Reviews

The Lady From the Sea

Joely Richardson follows in her family’s footsteps as the heroine of Ibsen’s mysterious play.

Natasha Tripney

Natasha Tripney

| London |

March 1, 2012

Joely Richardson in
The Lady From the Sea
(© Johan Persson)
Joely Richardson in
The Lady From the Sea
(© Johan Persson)

There’s a pleasing sense of continuity in Stephen Unwin’s production of Henrik Ibsen’s The Lady From the Sea at the Rose Theatre, as Joely Richardson, as the enigmatic Ellida Wangel, is playing a role that was previously performed by both her mother, Vanessa Redgrave, and her late sister, Natasha.


But while there’s clearly a lot at stake emotionally, Richardson is hindered by a production that is at best proficient and often rather pedestrian, instead of mythic.
As the beautiful and much younger second wife of the respectable but dull Dr Wangel (Malcolm Storry), Richardson has a suitably otherworldly beauty, with her elegant, willowy and almost white blonde hair.

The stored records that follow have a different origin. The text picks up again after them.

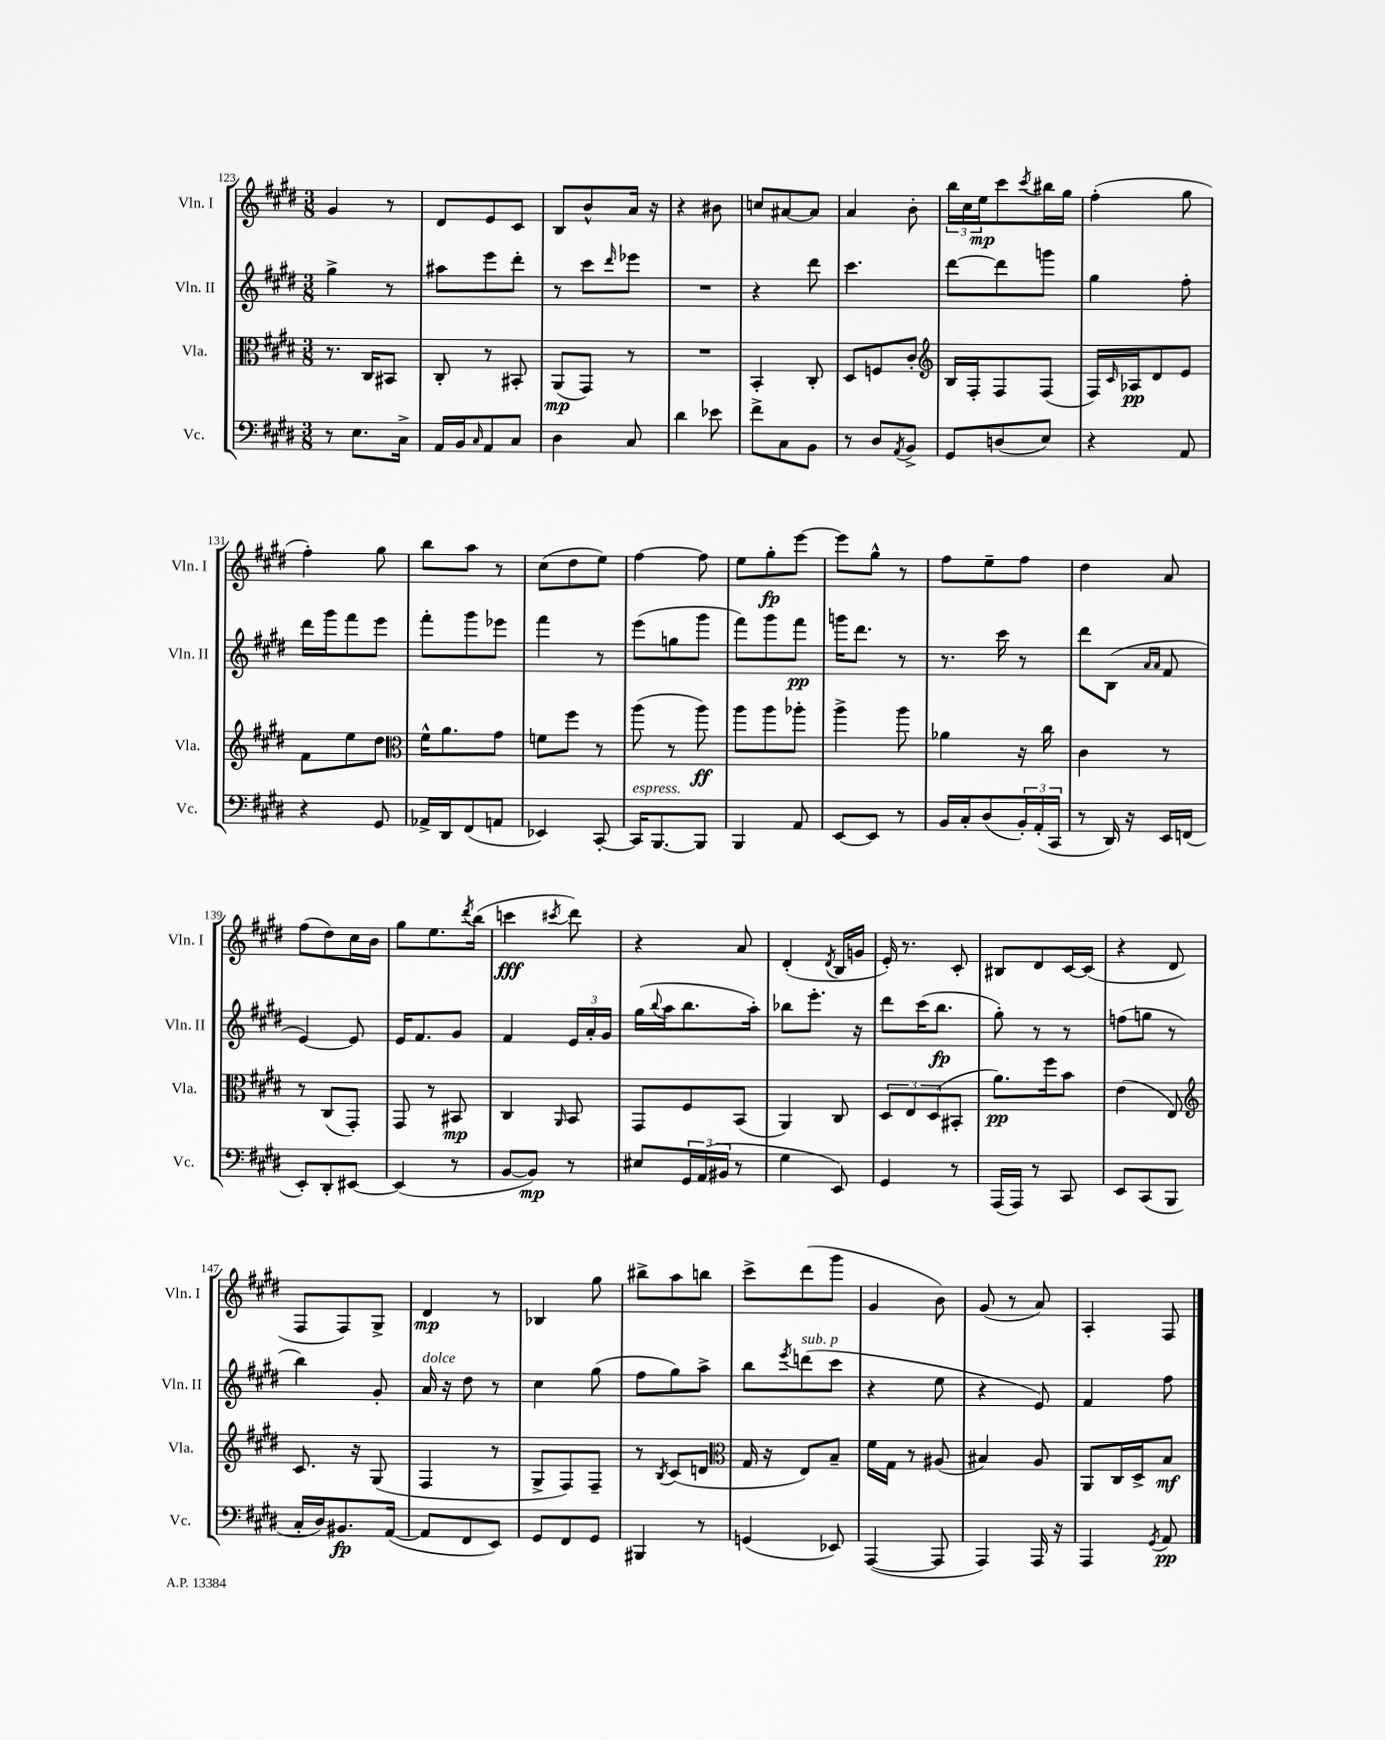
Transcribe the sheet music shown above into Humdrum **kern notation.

**kern	**kern	**kern	**kern
*staff4	*staff3	*staff2	*staff1
*clefF4	*clefC3	*clefG2	*clefG2
*k[f#c#g#d#]	*k[f#c#g#d#]	*k[f#c#g#d#]	*k[f#c#g#d#]
*M3/8	*M3/8	*M3/8	*M3/8
8r	8.r	4gg#^	4g#
8.E	.	.	.
.	16C#	.	.
.	8BB#	8r	8r
16C#^	.	.	.
=	=	=	=
16AA	8C#'	8aa#	8d#
16BB	.	.	.
16qqC#	.	.	.
8AA	8r	8eee	8e
8C#	8BB#'	8ddd#'	8c#
=	=	=	=
4D#	(8AA	8r	8B
.	8GG#)	8ccc#	8b^^
.	.	16qqddd#	.
8C#	8r	8eee-	16a
.	.	.	16r
=	=	=	=
4d#	4.r	4.r	4r
8e-	.	.	8b#
=	=	=	=
8f#^	4BB'	4r	8cc
8C#	.	.	[8a#
8BB	8C#'	8ddd#	8a#]
=	=	=	=
8r	8D#	4.ccc#	4a
8D#	8F	.	.
8qAA	.	.	.
8BB^	8c#'	.	8b'
=	=	=	=
*	*clefG2	*	*
8GG#	16B	[8ddd#	24bb
.	.	.	24cc#
.	16F#'	.	.
.	.	.	24ee
(8D	8F#	8ddd#]	8ccc#
.	.	.	8qccc#
8E)	(8F#	8ggg	16bb#
.	.	.	16gg#
=	=	=	=
4r	16F#)	4gg#	(4ff#'
.	16qqc#	.	.
.	16A-	.	.
.	8d#	.	.
8AA	8e	8ff#'	8gg#
=	=	=	=
4r	8f#	16ddd#	4ff#')
.	.	16ggg#	.
.	8ee	8fff#	.
8GG#	8dd#	8eee	8gg#
=	=	=	=
*	*clefC3	*	*
16AA-^	16f#^^	8fff#'	8bb
16DD#	8.a	.	.
(8FF#	.	8ggg#	8aa
8AA	8g#	8eee-	8r
=	=	=	=
4EE-)	8f	4fff#	(8cc#
.	8ff#	.	8dd#
[8CC#'	8r	8r	8ee)
=	=	=	=
16CC#]	(8aa	(8eee	[4ff#
[8.BBB	.	.	.
.	8r	8gg	.
8BBB]	8aa)	8ggg#	8ff#]
=	=	=	=
4BBB	8aa	8fff#)	8ee
.	8aa	8ggg#	8gg#'
8AA	8aa-'	8fff#	[8eee
=	=	=	=
[8EE	4aa^	16ggg	8eee]
.	.	8.ddd#	.
8EE]	.	.	8gg#^^
8r	8aa	8r	8r
=	=	=	=
16BB	4a-	8.r	8ff#
16C#'	.	.	.
(8D#	.	.	8ee~
.	.	16ccc#	.
24BB')	16r	8r	8ff#
(24AA'	.	.	.
.	16cc#	.	.
24CC#	.	.	.
=	=	=	=
8r	4c#	8ddd#	4dd#
16DD#)	.	(8B	.
16r	.	.	.
.	.	16qqa	.
.	.	16qqa	.
16EE	8r	8f#	8a
(16FF	.	.	.
=	=	=	=
8EE')	8r	[4e)	(8ff#
8DD#'	(8C#	.	8dd#)
[8EE#	8GG#')	8e]	16cc#
.	.	.	16b
=	=	=	=
(4EE#]	8GG#	16e	8gg#
.	.	8.f#	.
.	8r	.	8.ee
8r	8BB#	8g#	.
.	.	.	8qddd#
.	.	.	(16bb
=	=	=	=
[8BB	4C#	4f#	4ccc
8BB])	.	.	.
.	16qqAA	.	8qccc#
8r	8BB	24e	8ddd#)
.	.	24a'	.
.	.	24g#	.
=	=	=	=
8E#	8GG#	(16gg#	4r
.	.	8qqbb	.
.	.	16aa	.
24GG#	8F#	8.bb	.
(24AA	.	.	.
24BB#	.	.	.
8r	(8BB	.	8a
.	.	16aa')	.
=	=	=	=
4G#	4AA)	8bb-	(4d#'
.	.	8.eee'	.
.	.	.	8qd#
8EE)	8C#	.	16B
.	.	16r	16g
=	=	=	=
4GG#	12D#	8ddd#	16e')
.	.	.	8.r
.	12E	.	.
.	.	(16ccc#	.
.	(12D#	.	.
.	.	8.bb	.
8r	8BB#'	.	8c#'
=	=	=	=
(16AAA	8.a)	8gg#')	8B#
16AAA)	.	.	.
8r	.	8r	8d#
.	16ff#	.	.
8CC#	8b	8r	[16c#
.	.	.	(16c#]
=	=	=	=
8EE	(4e	(8ff	4r
(8CC#	.	8gg	.
8BBB	8E)	8r	8d#
=	=	=	=
*	*clefG2	*	*
16C#'	8.c#	4bb)	8F#
16D#)	.	.	.
8.BB#	.	.	8F#)
.	16r	.	.
.	(8G#	8g#'	8G#^
([16AA	.	.	.
=	=	=	=
8AA]	4F#	16a	4d#
.	.	16r	.
8FF#	.	8dd#	.
8EE)	8r	8r	8r
=	=	=	=
8GG#	8G#^	4cc#	4B-
8FF#	8F#)	.	.
8GG#	8F#~	(8gg#	8gg#
=	=	=	=
4BBB#	8r	8ff#	8bb#^
.	8qB	.	.
.	(8c#	8gg#)	8aa
8r	8d	8aa^	8bb
=	=	=	=
*	*clefC3	*	*
(4GG	16G#	8bb	8ccc#^
.	16r	.	.
.	.	8qeee	.
.	8E)	(8ddd	(8ddd#
8EE-)	8B~	8ccc#	8ggg#
=	=	=	=
([4AAA	16f#	4r	4g#
.	16G#	.	.
.	8r	.	.
8AAA]	(8A#	8ee	8b)
=	=	=	=
4AAA)	4B#)	4r	(8g#
.	.	.	8r
16AAA	8A	8e)	8a)
16r	.	.	.
=	=	=	=
4AAA	8AA	4f#	4A'
.	16C#	.	.
.	16D#^	.	.
8qGG#	.	.	.
8AA	8B	8ff#	8F#
==	==	==	==
*-	*-	*-	*-
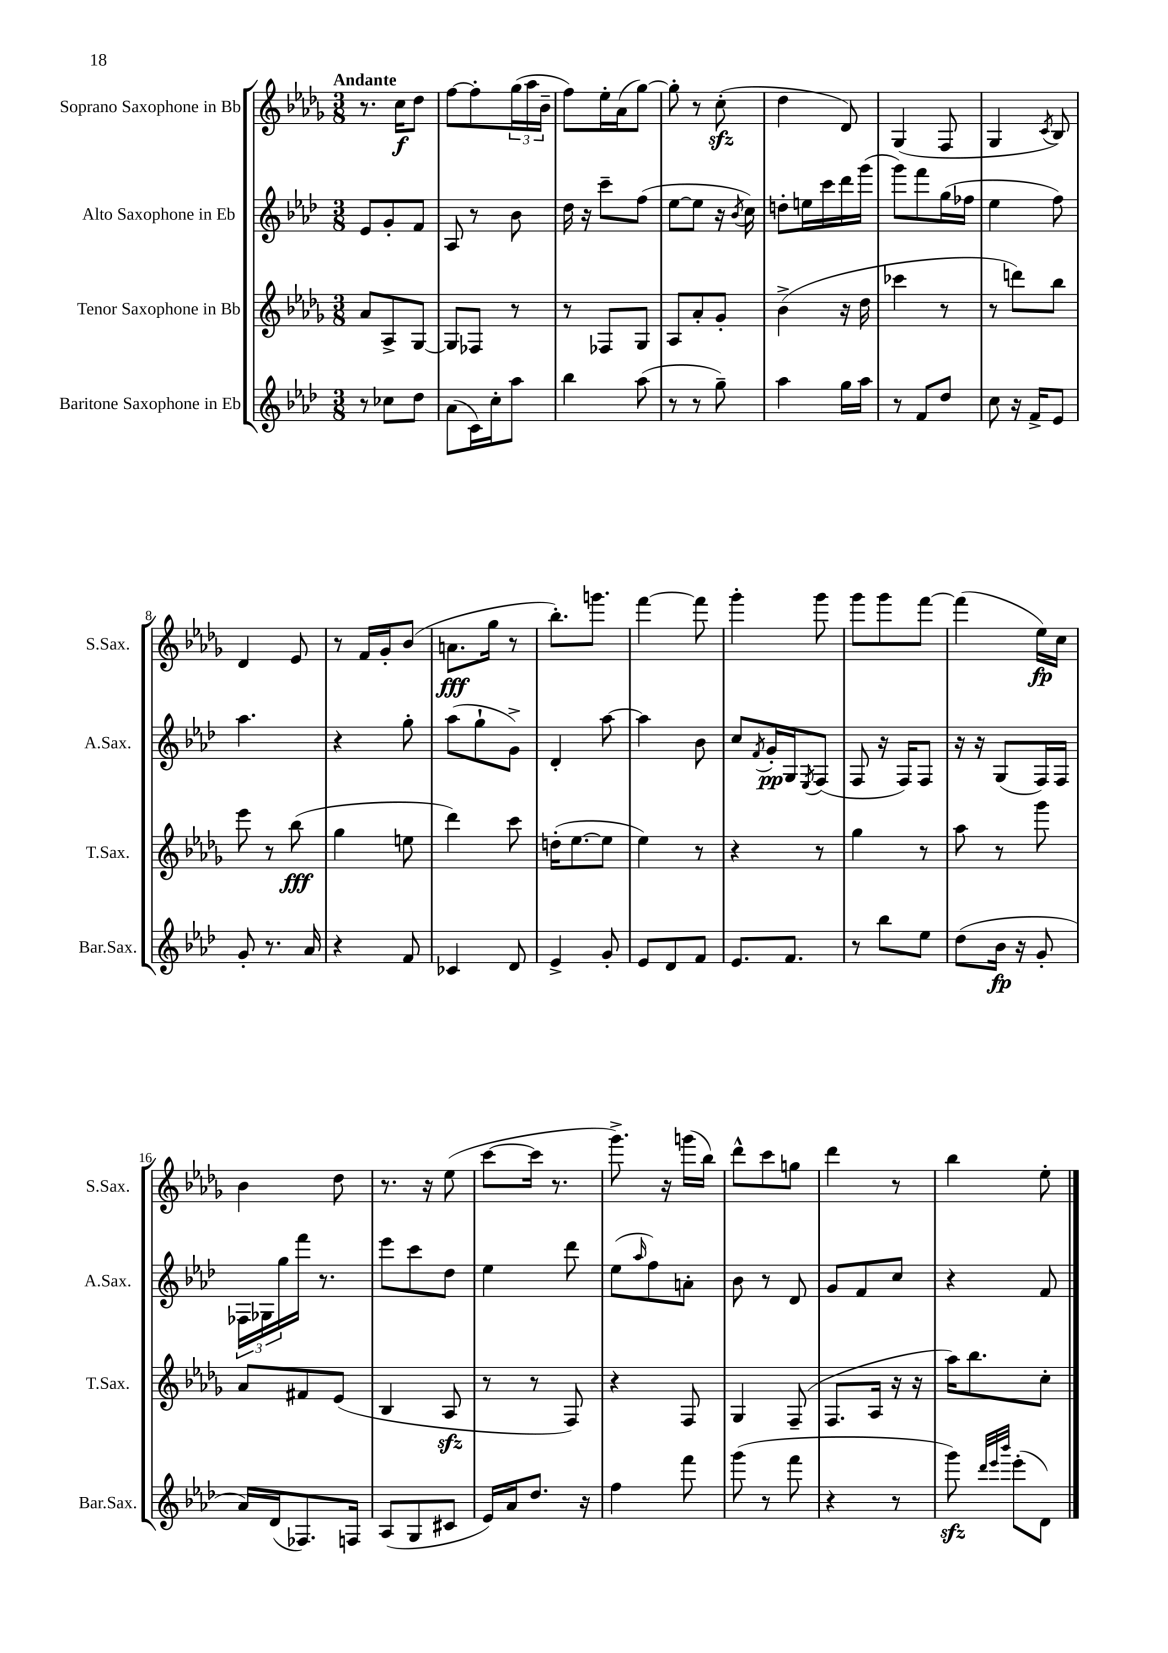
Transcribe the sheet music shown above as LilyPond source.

<<
\new StaffGroup <<
\new Staff = "s0" \with { instrumentName = "Soprano Saxophone in Bb" shortInstrumentName = "S.Sax." } {
    \clef treble \key des \major \numericTimeSignature \time 3/8 \tempo "Andante"
    r8. c''16\f des''8 |
    f''8~ f''8-. \tuplet 3/2 { ges''16( aes''16 bes'16-- } |
    f''8) ees''16-. aes'16( ges''8~) |
    ges''8-. r8 c''8-.\sfz( |
    des''4 des'8) |
    ges4( f8 |
    ges4 \acciaccatura { c'8 } bes8) |
    des'4 ees'8 |
    r8 f'16 ges'16-. bes'8( |
    a'8.\fff ges''16 r8 |
    bes''8.-.) g'''8. |
    f'''4~ f'''8 |
    ges'''4-. ges'''8 |
    ges'''8 ges'''8 f'''8~ |
    f'''4( ees''16\fp) c''16 |
    bes'4 des''8 |
    r8. r16 ees''8( |
    c'''8~ c'''16 r8. |
    ges'''8.->) r16 g'''16( bes''16) |
    des'''8-^ c'''8 g''8 |
    des'''4 r8 |
    bes''4 ees''8-. \bar "|." |
}
\new Staff = "s1" \with { instrumentName = "Alto Saxophone in Eb" shortInstrumentName = "A.Sax." } {
    \clef treble \key aes \major \numericTimeSignature \time 3/8
    ees'8 g'8-. f'8 |
    aes8 r8 bes'8 |
    des''16 r16 c'''8-- f''8( |
    ees''8~ ees''8 r16 \acciaccatura { bes'8 } c''16) |
    d''8-. e''16 c'''16 des'''16 g'''16( |
    g'''8) f'''8 g''16( fes''16 |
    ees''4 f''8) |
    aes''4. |
    r4 g''8-. |
    aes''8( g''8-! g'8->) |
    des'4-. aes''8~ |
    aes''4 bes'8 |
    c''8 \acciaccatura { f'8 } g'16-.\pp g16 \acciaccatura { ees8 } f8( |
    f8 r16 f16) f8 |
    r16 r16 g8( f16) f16 |
    \tuplet 3/2 { fes16 ges16 g''16 } f'''16 r8. |
    ees'''8 c'''8 des''8 |
    ees''4 des'''8 |
    ees''8( \grace { aes''16 } f''8) a'8-. |
    bes'8 r8 des'8 |
    g'8 f'8 c''8 |
    r4 f'8 \bar "|." |
}
\new Staff = "s2" \with { instrumentName = "Tenor Saxophone in Bb" shortInstrumentName = "T.Sax." } {
    \clef treble \key des \major \numericTimeSignature \time 3/8
    aes'8 aes8-> ges8~ |
    ges8 fes8 r8 |
    r8 fes8 ges8 |
    aes8 aes'8-. ges'8-. |
    bes'4->( r16 des''16 |
    ces'''4 r8 |
    r8 d'''8) bes''8 |
    ees'''8 r8 bes''8\fff( |
    ges''4 e''8 |
    des'''4) c'''8 |
    d''16-.( ees''8.~ ees''8 |
    ees''4) r8 |
    r4 r8 |
    ges''4 r8 |
    aes''8 r8 ges'''8 |
    aes'8 fis'8 ees'8( |
    bes4 aes8\sfz |
    r8 r8 f8) |
    r4 f8 |
    ges4 f8--( |
    f8. aes16 r16 r16 |
    aes''16) bes''8. c''8-. \bar "|." |
}
\new Staff = "s3" \with { instrumentName = "Baritone Saxophone in Eb" shortInstrumentName = "Bar.Sax." } {
    \clef treble \key aes \major \numericTimeSignature \time 3/8
    r8 ces''8 des''8 |
    aes'8( c'16) c''16-. aes''8 |
    bes''4 aes''8( |
    r8 r8 g''8--) |
    aes''4 g''16 aes''16 |
    r8 f'8 des''8 |
    c''8 r16 f'16-> ees'8 |
    g'8-. r8. aes'16 |
    r4 f'8 |
    ces'4 des'8 |
    ees'4-> g'8-. |
    ees'8 des'8 f'8 |
    ees'8. f'8. |
    r8 bes''8 ees''8 |
    des''8( bes'16\fp r16 g'8-. |
    aes'16) des'16( fes8.) f16 |
    aes8( g8 cis'8 |
    ees'16) aes'16 des''8. r16 |
    f''4 f'''8 |
    g'''8( r8 f'''8 |
    r4 r8 |
    g'''8\sfz) \grace { des'''32 ees'''32 bes'''32 } ees'''8-.( des'8) \bar "|." |
}
>>
>>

Unfortunately, she appears fidgety and fluttery rather than torn by forces beyond her control. She takes the character’s inner restlessness and makes it external, pacing, twisting, long fingers flying to her face.


Interestingly, the most compelling scenes are those in which Richardson isn’t featured. Madeline Worrall is incredibly touching as Wangel’s intelligent and homely daughter, Bolette, who reluctantly comes to realize that an attachment to her debonair but aging tutor, Arnholm (played with warmth and charm by Richard Dillane) is her only means of escape from the quiet, restrictive town in which they live.

Sam Crane also gives a moving and poignant performance as the delicate but blithely good-humoured, if rather pompous, Lingstrand, the young would-be artist who is clearly unlikely to recover from his little “weakness” of the chest. The puppyish manner in which he chases after Wangel’s younger daughter, the brittle and cruel Hilde (Alexandra Moen), is quite wrenching to watch.

Despite intermittent moments of intensity, the pacing is often slow, the translation seems too pared down, and the emotional landscape curiously flat. As a result, Ellida’s sense of torment is only fitfully conveyed. There is little sense of her connection and attraction to Gudmundur Thorvaldsson’s returning sailor, and Ellida’s choice to stay with her husband — to abandon her ties to her past and finally become a wife and mother — is made of her “own free will.”

Inddeed, like Simon Higlett’s set — a sweeping curl of sun-bleached decking — the production is elegant, but lacks mystery and turbulence. The churning of the waves and the lure of deep, dark currents are things spoken of, but never fully evoked.